Donnizetti
/ Hugo même combat ! Lucrezia Borgia reste bien l'une des
facettes les plus caractéristiques du premier romantisme italien,
autant qu'un avant-goût de la révolution esthétique
menée par Verdi quelques années plus tard.
Solidement charpenté, le livret
de Felice Romani prétexte une série de scènes dramatiques
qui suit assez fidèlement la pièce de Victor Hugo. On voyage
ainsi, en pleine Renaissance, de Venise à Ferrare (grâce aux
superbes décors et luxueux costumes de Francesco Zito), l'absolution
finale de l'incestueuse héroïne mélodramatique à
souhait arrache toujours les larmes... dans un ensemble toujours bien moral,
bien "filtré", bien censuré dans les mots et l'anecdote devant
un sujet historique, réel, tellement sulfureux.
De plus, la partition de Donizetti,
d'une belle efficacité, d'une liberté assez surprenante avec
cette alternance de rire et de larmes, de vin et de sang, est bien d'une
grandeur tragique comparable à celle du Pirata, de Bolena
ou Devereux.
Le rôle-titre alors ? Ecrasant
pour toute colorature dramatique qui s'y frotte. Ici l'élément
de virtuosité pure doit s'effacer devant la violence des accents,
les écarts de l'émission, la puissance du timbre nécessaire.
L'empoisonneuse, comploteuse, mère et presque monstrueuse maîtresse,
incestueuse, a tout d'un comportement masculin qu'il faut bien rendre évident
scéniquement et vocalement.
© Opéra de Monte-Carlo
Darina Takova laisse perplexe. Sa grande
scène d'entrée "Com'è bello", sans abandon extatique,
manque de magie, l'émission est instable. Au deuxième acte,
dans l'affrontement avec son quatrième mari, les terribles écarts
de registre lui posent de réels problèmes, ses notes de passages
sont sourdes, l'aigu vrillé, le haut médium voilé.

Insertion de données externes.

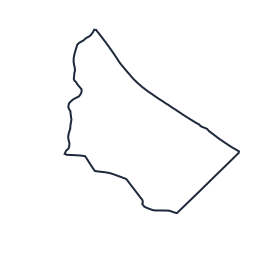 São João da Barra, Rio de Janeiro, Brazil, rotated 316°
{"feature_id": "56859067B49763228552069", "entity_name": "São João da Barra", "entity_type": "district", "adm_level": 2, "iso_a3": "BRA", "parent_name": "Brazil", "parent_adm1": "Rio de Janeiro", "projection": "albers", "projection_center": [-41.074, -21.765], "detail": "fine", "context": "isolated", "style": "outline", "palette": "slate", "viewbox_px": 256, "rotation_deg": 316, "n_neighbors": 0, "source": "geoboundaries", "source_scale": "gbopen_adm2", "svg_char_len": 2127}
<svg xmlns="http://www.w3.org/2000/svg" viewBox="0 0 256 256"><g transform="rotate(316 128 128)"><path d="M191.6,221.9L190.6,218.2L189.7,215.4L189.0,212.5L188.4,210.0L187.9,207.7L187.2,204.5L186.8,202.4L186.3,200.2L185.9,197.8L185.3,194.0L185.0,191.9L184.1,186.5L184.3,183.6L181.6,177.4L181.6,174.6L180.6,171.9L180.0,169.4L179.3,166.8L178.6,164.0L177.9,161.2L177.2,158.2L176.7,156.3L176.3,154.0L175.7,151.6L175.1,148.6L174.3,145.3L173.8,143.3L173.5,141.5L173.0,139.1L172.3,136.6L171.9,134.8L171.4,132.2L170.6,129.2L170.1,126.8L169.7,124.9L169.3,123.0L169.0,121.1L168.5,118.8L168.0,116.5L167.5,113.7L167.1,111.0L166.7,108.4L166.5,105.9L166.2,102.9L166.1,100.5L166.0,98.4L166.0,96.1L166.1,94.0L166.2,92.0L166.4,89.9L166.4,87.7L166.6,85.4L166.7,83.4L166.9,81.3L167.1,78.2L167.4,75.3L167.9,72.5L168.5,70.0L168.8,68.0L169.2,65.9L169.6,63.3L170.1,60.5L170.4,58.2L170.8,55.9L171.1,53.1L171.5,50.8L171.8,47.7L172.1,45.3L172.4,42.9L172.7,40.2L172.9,37.8L173.2,35.2L171.9,33.8L169.9,34.6L166.9,35.2L164.5,35.3L162.7,34.9L161.0,34.3L159.2,34.1L157.0,34.1L153.6,33.2L151.7,32.8L149.5,32.8L146.7,34.3L143.1,36.3L140.1,38.1L137.6,39.9L134.9,42.5L133.2,45.0L131.6,47.6L129.7,50.0L127.6,51.1L126.2,52.5L124.6,53.8L123.2,54.9L122.3,56.8L122.6,58.7L121.9,61.3L121.7,64.5L121.5,67.8L119.9,69.6L118.1,70.6L114.6,71.2L111.2,70.1L108.2,69.3L103.9,69.1L102.0,69.7L99.6,71.5L98.6,73.8L98.2,76.0L96.8,77.6L93.0,82.8L88.8,85.8L85.9,88.4L82.0,90.5L79.2,92.4L77.3,94.7L75.4,98.1L73.3,100.1L70.8,101.5L67.7,101.3L64.4,102.7L65.4,104.8L66.7,106.2L68.0,107.6L69.3,108.9L70.9,110.7L74.2,114.2L77.5,118.3L77.3,120.2L76.9,122.0L76.3,125.1L75.5,128.8L74.6,133.9L74.3,135.8L75.9,138.0L78.2,140.8L80.8,143.9L83.9,148.3L85.6,151.6L87.5,155.5L90.4,161.5L91.3,163.5L91.1,165.9L90.5,170.5L90.1,174.2L89.9,176.1L88.9,184.5L88.6,187.0L88.4,189.5L87.3,191.6L85.5,192.5L85.1,196.1L86.0,198.3L86.7,200.0L88.7,204.1L89.8,205.6L91.2,207.1L93.4,209.2L96.5,212.3L98.8,214.6L100.2,216.1L101.7,219.0L102.9,221.4L104.1,223.2L127.3,223.2L134.3,223.2L148.8,223.1L160.0,223.0L181.0,222.9L188.3,222.8L190.1,222.9L191.6,221.9Z" fill="none" stroke="#1e293b" stroke-width="2"/></g></svg>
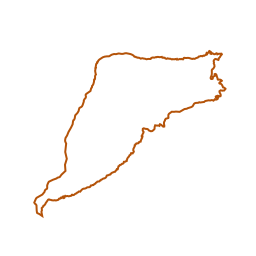 Tsa-le-Moleka, Butha-Buthe, Lesotho, rotated 82°
{"feature_id": "5366337B25108724147301", "entity_name": "Tsa-le-Moleka", "entity_type": "district", "adm_level": 2, "iso_a3": "LSO", "parent_name": "Lesotho", "parent_adm1": "Butha-Buthe", "projection": "mercator", "projection_center": [28.369, -28.789], "detail": "fine", "context": "isolated", "style": "outline", "palette": "amber", "viewbox_px": 256, "rotation_deg": 82, "n_neighbors": 0, "source": "geoboundaries", "source_scale": "gbopen_adm2", "svg_char_len": 5735}
<svg xmlns="http://www.w3.org/2000/svg" viewBox="0 0 256 256"><g transform="rotate(82 128 128)"><path d="M203.2,225.2L199.4,225.4L198.6,225.3L197.6,224.7L195.3,224.6L194.1,223.0L193.2,222.6L193.0,221.7L192.5,221.2L191.7,220.4L191.1,220.1L187.9,217.1L187.7,216.2L188.1,215.7L188.5,214.3L189.0,213.4L189.4,211.4L189.3,210.5L189.7,209.7L189.7,208.9L189.4,207.0L189.1,206.6L188.6,206.4L188.4,206.1L188.5,205.1L187.7,204.4L188.1,203.6L187.7,203.4L187.8,202.9L186.9,202.3L186.8,201.8L186.8,201.2L188.3,201.5L188.5,201.3L188.2,200.7L186.9,200.4L187.0,200.1L186.5,199.6L187.0,199.1L186.9,198.1L186.9,197.4L187.4,196.3L187.2,193.7L186.3,192.9L186.3,192.5L186.8,192.1L186.8,191.0L185.7,189.1L185.6,188.1L184.9,187.4L184.7,186.4L184.0,185.5L184.0,185.2L184.4,184.2L182.8,182.5L182.2,181.5L181.9,180.5L182.0,179.2L181.7,177.8L181.1,176.7L181.2,174.2L180.9,173.6L179.8,172.9L179.9,172.0L179.5,171.1L179.7,170.2L178.8,169.1L178.6,168.1L177.8,167.5L177.5,166.6L176.8,165.8L176.9,163.8L176.1,163.0L176.1,162.4L175.5,161.9L175.3,160.9L174.6,159.5L174.6,158.2L174.0,156.9L173.1,156.1L172.2,155.7L172.0,155.2L172.0,153.7L171.5,152.8L171.6,151.9L170.6,151.0L170.1,150.1L169.6,147.9L169.5,146.8L168.5,146.1L168.4,145.6L168.1,145.3L167.2,144.8L167.5,144.0L167.3,143.8L164.6,142.8L164.3,141.9L163.9,141.7L163.5,141.2L163.5,140.3L162.6,138.9L162.7,138.3L162.3,137.4L160.9,136.8L161.0,135.5L160.4,133.8L159.8,133.9L159.2,133.3L158.2,133.0L156.9,131.8L156.5,131.1L155.2,130.3L154.9,129.3L154.3,128.9L153.4,128.6L153.3,128.3L153.8,127.0L153.3,126.7L153.2,126.3L152.8,125.9L152.0,125.5L150.8,125.9L149.5,125.6L147.3,124.1L146.5,123.9L146.6,123.7L145.3,123.1L145.2,122.5L144.5,122.0L144.4,121.2L144.6,120.6L144.6,120.1L144.4,119.6L143.6,119.3L143.2,117.3L142.6,117.3L140.8,116.1L140.1,115.9L139.8,115.4L138.5,114.9L138.2,115.5L137.9,115.6L137.6,115.2L137.7,114.9L136.7,114.8L135.0,113.5L134.4,113.4L134.1,113.1L132.6,113.8L130.8,113.4L130.5,112.4L131.3,110.8L131.6,109.2L132.1,108.4L133.4,107.6L134.4,105.8L134.4,104.5L134.0,103.7L132.8,102.0L132.0,101.7L130.7,101.5L129.1,100.7L129.7,98.9L129.7,97.7L130.3,96.6L129.3,96.2L128.7,95.8L129.5,94.6L130.5,93.9L130.9,93.3L131.6,92.9L131.6,91.9L130.7,91.7L128.9,91.8L127.6,91.6L126.6,91.1L125.8,90.4L124.9,90.1L124.1,89.3L123.7,86.7L122.9,86.4L122.1,86.5L120.4,86.1L119.6,85.4L118.0,82.4L118.4,80.0L118.4,78.3L119.2,74.6L117.1,69.4L117.1,67.1L116.7,66.1L116.1,62.5L115.5,61.0L113.2,59.2L112.8,58.5L112.6,57.4L112.8,55.0L112.4,53.9L112.8,53.1L112.8,49.0L112.2,48.1L112.0,47.4L111.8,44.2L112.2,42.9L112.0,41.7L112.2,40.5L112.8,39.5L111.6,38.0L112.2,37.0L112.0,35.8L111.6,35.1L111.1,34.9L110.3,35.7L109.9,36.7L109.2,36.8L108.9,36.5L108.5,34.8L108.7,34.3L109.4,34.8L109.7,34.7L110.0,34.3L109.4,33.4L109.4,32.0L108.9,31.7L107.7,31.6L105.2,32.4L104.3,32.3L103.6,31.0L104.2,29.3L104.1,28.7L104.3,27.7L103.0,26.1L102.6,26.0L101.3,27.4L101.0,28.2L98.7,28.8L97.4,29.6L96.9,30.3L96.9,30.8L96.5,31.3L96.1,31.3L95.7,30.9L94.8,29.6L94.6,28.8L94.3,28.5L93.5,29.1L93.0,29.9L92.8,30.7L92.7,32.1L92.3,32.4L91.9,32.3L90.1,32.7L87.9,33.0L87.1,33.3L86.6,34.0L86.6,34.4L86.8,34.8L87.8,34.6L88.5,34.8L88.9,36.2L89.2,36.7L90.6,37.1L91.1,37.4L91.2,38.1L91.0,38.9L90.4,39.2L89.5,39.1L87.3,37.8L85.8,37.4L82.4,37.0L81.5,36.2L81.3,35.6L80.9,35.1L79.2,33.8L77.4,33.7L76.0,34.1L75.0,33.7L74.0,33.9L73.2,33.7L72.5,33.1L71.8,32.0L72.2,30.8L73.2,29.1L73.0,28.8L71.7,28.5L70.7,27.2L69.7,26.5L68.1,24.8L67.4,25.1L67.3,25.5L67.4,26.4L67.1,27.6L67.5,29.3L66.5,29.6L66.3,30.1L67.0,31.5L66.9,32.5L66.3,33.2L65.9,33.8L66.3,35.2L65.9,36.0L65.5,36.2L65.1,36.1L65.1,35.4L64.7,35.1L64.1,35.5L63.1,36.7L63.3,37.1L64.8,38.3L65.0,38.7L64.8,39.5L64.6,39.7L65.0,40.0L66.2,39.6L66.4,40.0L66.4,40.9L67.1,42.5L66.8,43.1L67.1,43.7L67.0,44.2L67.3,44.5L66.8,45.8L66.9,46.4L67.2,47.2L67.1,48.0L68.0,49.1L68.2,50.7L68.8,52.3L68.4,53.8L68.6,54.4L68.3,55.5L67.3,57.5L66.9,58.8L66.8,60.8L66.3,62.6L66.5,63.1L67.3,63.5L67.7,64.0L67.1,65.2L67.3,66.0L66.9,66.8L66.9,67.4L67.2,68.6L67.1,69.3L66.4,69.8L66.9,70.4L66.3,71.3L66.4,72.7L66.0,74.3L66.2,74.8L66.1,75.2L65.6,75.9L65.2,76.8L65.2,77.5L64.5,79.2L64.9,80.0L64.4,81.3L63.5,81.9L63.5,82.8L63.1,83.3L63.2,84.1L62.7,84.7L62.3,84.7L62.3,86.7L61.7,88.6L61.8,89.3L61.7,89.7L61.9,90.1L61.7,90.8L62.0,91.9L61.8,93.0L61.6,93.4L61.8,94.9L62.3,95.3L62.3,95.7L62.6,95.9L62.8,96.2L62.4,98.4L62.5,100.1L61.7,101.7L61.6,102.4L61.0,103.8L60.9,104.5L61.1,105.7L60.1,107.0L59.9,107.6L59.9,108.3L59.6,108.5L59.4,109.4L59.0,110.2L58.6,110.4L58.3,111.7L57.1,112.4L56.1,113.6L55.2,115.1L54.7,116.4L53.7,119.3L53.6,120.5L53.9,122.8L53.6,124.6L53.2,125.7L52.9,127.0L53.2,129.6L52.8,131.5L53.1,133.7L53.7,135.3L54.3,136.4L54.3,137.6L54.1,138.9L54.1,141.2L54.5,143.2L56.2,146.8L57.2,148.1L57.7,148.3L58.3,149.1L58.5,148.9L59.0,149.2L59.1,149.6L59.6,149.7L60.1,150.5L60.8,150.8L63.4,151.6L63.7,151.3L64.0,151.4L64.2,152.0L65.8,152.2L66.8,152.6L69.7,152.5L70.5,152.3L71.4,153.1L72.5,153.5L73.8,153.6L75.2,154.1L75.3,154.8L77.6,155.3L79.7,156.2L80.9,157.1L81.3,157.7L82.8,158.1L83.6,159.0L86.1,160.0L88.5,164.7L89.4,165.4L91.2,165.3L92.2,165.7L93.3,167.0L94.5,167.9L95.7,168.1L98.9,169.7L100.1,170.5L100.7,171.4L101.3,173.2L102.5,173.9L104.2,174.5L105.0,175.1L106.1,176.0L108.1,178.5L111.2,179.5L112.4,180.3L112.8,181.1L114.0,181.6L116.6,182.3L119.7,184.4L123.7,187.5L127.0,189.4L129.1,191.2L130.7,191.8L132.1,192.1L133.6,191.8L134.8,191.4L143.0,193.5L150.0,192.9L155.6,195.5L161.8,195.9L164.9,200.3L167.1,202.5L167.4,204.8L168.0,205.7L168.8,209.5L170.2,213.9L171.1,214.6L172.9,215.7L173.9,216.1L175.8,216.3L176.8,216.6L177.6,218.3L178.3,219.0L179.7,219.6L182.0,222.1L184.4,228.2L185.2,229.0L188.8,231.2L190.0,230.7L190.6,230.0L191.8,229.4L197.0,229.9L199.3,229.9L199.8,229.4L200.9,227.7L203.2,225.2Z" fill="none" stroke="#b45309" stroke-width="2"/></g></svg>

Mais la diablesse se retrouve à son mieux au dernier tableau avec
des accents d'une profonde mélancolie et d'une réelle douleur
: "Son la Borgia" glace le sang, "figlio moi" contient toutes les larmes
d'une mère...
Gregory Kunde (Gennaro) ne fera pas
oublier ses illustres prédécesseurs même si l'aigu
est facile, un rien claironnant. On cherche en vain la mélodie donizettienne,
la brume poétique d'un rôle de ténor unique en son
genre.
Seul bon garçon du drame, le
Maffio Orsini de Katharine Goeldner nous renvoie aux grandes heures de
Horne ou Verret ! Justesse d'interprétation, travesti crédible.
Vocalement superlatif, son brindisi du troisième acte, librement
orné, d'une insolence presque spectaculaire, sera un grand moment
de chant.
Tout aussi impressionnant sera aussi
le Don Alfonso de Giorgio Surjan.
Les sept rôles secondaires, majeurs
aux actes extrêmes, sont bien tenus.
La mise en scène classique et
sage de Beppe di Tomasi ne restera pas dans les annales. Tout au long de
la soirée, il semble feuilleter négligemment un secondaire
roman de cape et d'épées aux jolies enluminures. L'outrance
et la violence des situations du drame hugolien sont ailleurs.
Dans la fosse du Théâtre
de Fontvieille à l'acoustique rebelle, Giuliano Carella fait preuve
d'une belle dévotion à la partition, mais ne peut éviter
quelques négligences au niveau des cuivres, mais donne une pulsion,
une respiration authentique à l'ensemble.
Excellente participation des choeurs.
Kristan Missirkov peut, lui aussi, être fier de son travail.